■ **What you need to do**
Put the stretch from the first line through the line containing "Bilişim Uzmanları" into a numbered list, skipping any blank lines. Include only those lines.

■ **Raw data**
_ _ _

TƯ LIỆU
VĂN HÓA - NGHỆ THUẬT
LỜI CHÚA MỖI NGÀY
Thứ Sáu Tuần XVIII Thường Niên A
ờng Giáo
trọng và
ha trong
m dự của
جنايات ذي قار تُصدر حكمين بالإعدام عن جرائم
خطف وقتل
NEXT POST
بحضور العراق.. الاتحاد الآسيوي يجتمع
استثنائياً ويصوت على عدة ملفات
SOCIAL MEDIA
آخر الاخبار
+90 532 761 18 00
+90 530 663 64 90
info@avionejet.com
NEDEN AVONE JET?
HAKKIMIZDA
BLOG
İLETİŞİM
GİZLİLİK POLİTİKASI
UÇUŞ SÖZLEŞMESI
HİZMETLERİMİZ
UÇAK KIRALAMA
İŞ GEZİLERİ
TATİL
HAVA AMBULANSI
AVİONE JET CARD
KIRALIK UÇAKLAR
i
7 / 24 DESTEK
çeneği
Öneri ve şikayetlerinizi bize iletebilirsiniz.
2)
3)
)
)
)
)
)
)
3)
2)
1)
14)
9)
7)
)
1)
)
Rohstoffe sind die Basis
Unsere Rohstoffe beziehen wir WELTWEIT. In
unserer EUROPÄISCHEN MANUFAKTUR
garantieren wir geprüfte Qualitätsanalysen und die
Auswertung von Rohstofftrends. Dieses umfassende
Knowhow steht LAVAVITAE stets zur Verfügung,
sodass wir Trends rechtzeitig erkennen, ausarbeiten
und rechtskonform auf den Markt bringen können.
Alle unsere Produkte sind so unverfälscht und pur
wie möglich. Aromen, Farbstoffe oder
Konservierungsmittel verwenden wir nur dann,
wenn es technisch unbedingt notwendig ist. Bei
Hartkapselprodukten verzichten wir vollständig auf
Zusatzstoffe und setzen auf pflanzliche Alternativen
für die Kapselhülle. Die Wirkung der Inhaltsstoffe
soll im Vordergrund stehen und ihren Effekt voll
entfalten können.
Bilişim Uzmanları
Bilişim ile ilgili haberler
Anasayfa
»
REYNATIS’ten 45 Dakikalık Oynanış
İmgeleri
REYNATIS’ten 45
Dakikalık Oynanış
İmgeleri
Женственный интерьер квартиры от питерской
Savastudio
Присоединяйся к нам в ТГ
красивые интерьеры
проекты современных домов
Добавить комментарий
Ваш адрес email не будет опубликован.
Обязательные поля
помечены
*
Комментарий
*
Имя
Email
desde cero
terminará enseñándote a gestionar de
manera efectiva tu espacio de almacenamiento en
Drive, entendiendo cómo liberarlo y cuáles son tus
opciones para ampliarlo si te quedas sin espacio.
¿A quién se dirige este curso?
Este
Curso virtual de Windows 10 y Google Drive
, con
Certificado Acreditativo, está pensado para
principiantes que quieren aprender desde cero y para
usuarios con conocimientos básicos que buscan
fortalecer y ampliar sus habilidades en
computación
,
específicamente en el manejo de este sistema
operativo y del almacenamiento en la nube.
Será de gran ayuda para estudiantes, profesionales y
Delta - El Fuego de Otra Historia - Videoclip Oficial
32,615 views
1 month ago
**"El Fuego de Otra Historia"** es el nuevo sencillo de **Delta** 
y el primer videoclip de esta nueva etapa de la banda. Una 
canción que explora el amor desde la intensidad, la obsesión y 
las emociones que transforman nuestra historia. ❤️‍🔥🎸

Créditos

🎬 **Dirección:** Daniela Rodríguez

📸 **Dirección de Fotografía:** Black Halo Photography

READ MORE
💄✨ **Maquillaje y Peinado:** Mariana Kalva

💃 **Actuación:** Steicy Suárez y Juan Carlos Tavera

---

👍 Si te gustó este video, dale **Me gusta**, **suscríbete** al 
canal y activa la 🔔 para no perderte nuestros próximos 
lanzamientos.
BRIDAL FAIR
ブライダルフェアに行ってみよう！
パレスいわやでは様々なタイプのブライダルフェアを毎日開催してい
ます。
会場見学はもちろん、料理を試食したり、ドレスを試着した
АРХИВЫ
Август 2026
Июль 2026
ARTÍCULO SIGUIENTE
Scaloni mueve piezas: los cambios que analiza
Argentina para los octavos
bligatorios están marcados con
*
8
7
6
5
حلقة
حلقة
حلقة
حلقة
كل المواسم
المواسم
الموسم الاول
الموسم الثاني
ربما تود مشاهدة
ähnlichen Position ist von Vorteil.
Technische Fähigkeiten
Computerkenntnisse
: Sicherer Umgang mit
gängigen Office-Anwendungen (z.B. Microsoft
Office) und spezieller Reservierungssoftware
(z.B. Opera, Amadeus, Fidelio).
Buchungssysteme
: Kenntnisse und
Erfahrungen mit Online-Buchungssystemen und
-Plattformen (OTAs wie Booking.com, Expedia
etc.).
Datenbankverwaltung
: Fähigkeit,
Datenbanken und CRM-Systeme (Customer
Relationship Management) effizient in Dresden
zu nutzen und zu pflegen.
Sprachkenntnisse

_ _ _

■ **Reply to the exercise**
1. TƯ LIỆU
2. VĂN HÓA - NGHỆ THUẬT
3. LỜI CHÚA MỖI NGÀY
4. Thứ Sáu Tuần XVIII Thường Niên A
5. ờng Giáo
6. trọng và
7. ha trong
8. m dự của
9. جنايات ذي قار تُصدر حكمين بالإعدام عن جرائم
10. خطف وقتل
11. NEXT POST
12. بحضور العراق.. الاتحاد الآسيوي يجتمع
13. استثنائياً ويصوت على عدة ملفات
14. SOCIAL MEDIA
15. آخر الاخبار
16. +90 532 761 18 00
17. +90 530 663 64 90
18. info@avionejet.com
19. NEDEN AVONE JET?
20. HAKKIMIZDA
21. BLOG
22. İLETİŞİM
23. GİZLİLİK POLİTİKASI
24. UÇUŞ SÖZLEŞMESI
25. HİZMETLERİMİZ
26. UÇAK KIRALAMA
27. İŞ GEZİLERİ
28. TATİL
29. HAVA AMBULANSI
30. AVİONE JET CARD
31. KIRALIK UÇAKLAR
32. i
33. 7 / 24 DESTEK
34. çeneği
35. Öneri ve şikayetlerinizi bize iletebilirsiniz.
36. 2)
37. 3)
38. )
39. )
40. )
41. )
42. )
43. )
44. 3)
45. 2)
46. 1)
47. 14)
48. 9)
49. 7)
50. )
51. 1)
52. )
53. Rohstoffe sind die Basis
54. Unsere Rohstoffe beziehen wir WELTWEIT. In
55. unserer EUROPÄISCHEN MANUFAKTUR
56. garantieren wir geprüfte Qualitätsanalysen und die
57. Auswertung von Rohstofftrends. Dieses umfassende
58. Knowhow steht LAVAVITAE stets zur Verfügung,
59. sodass wir Trends rechtzeitig erkennen, ausarbeiten
60. und rechtskonform auf den Markt bringen können.
61. Alle unsere Produkte sind so unverfälscht und pur
62. wie möglich. Aromen, Farbstoffe oder
63. Konservierungsmittel verwenden wir nur dann,
64. wenn es technisch unbedingt notwendig ist. Bei
65. Hartkapselprodukten verzichten wir vollständig auf
66. Zusatzstoffe und setzen auf pflanzliche Alternativen
67. für die Kapselhülle. Die Wirkung der Inhaltsstoffe
68. soll im Vordergrund stehen und ihren Effekt voll
69. entfalten können.
70. Bilişim Uzmanları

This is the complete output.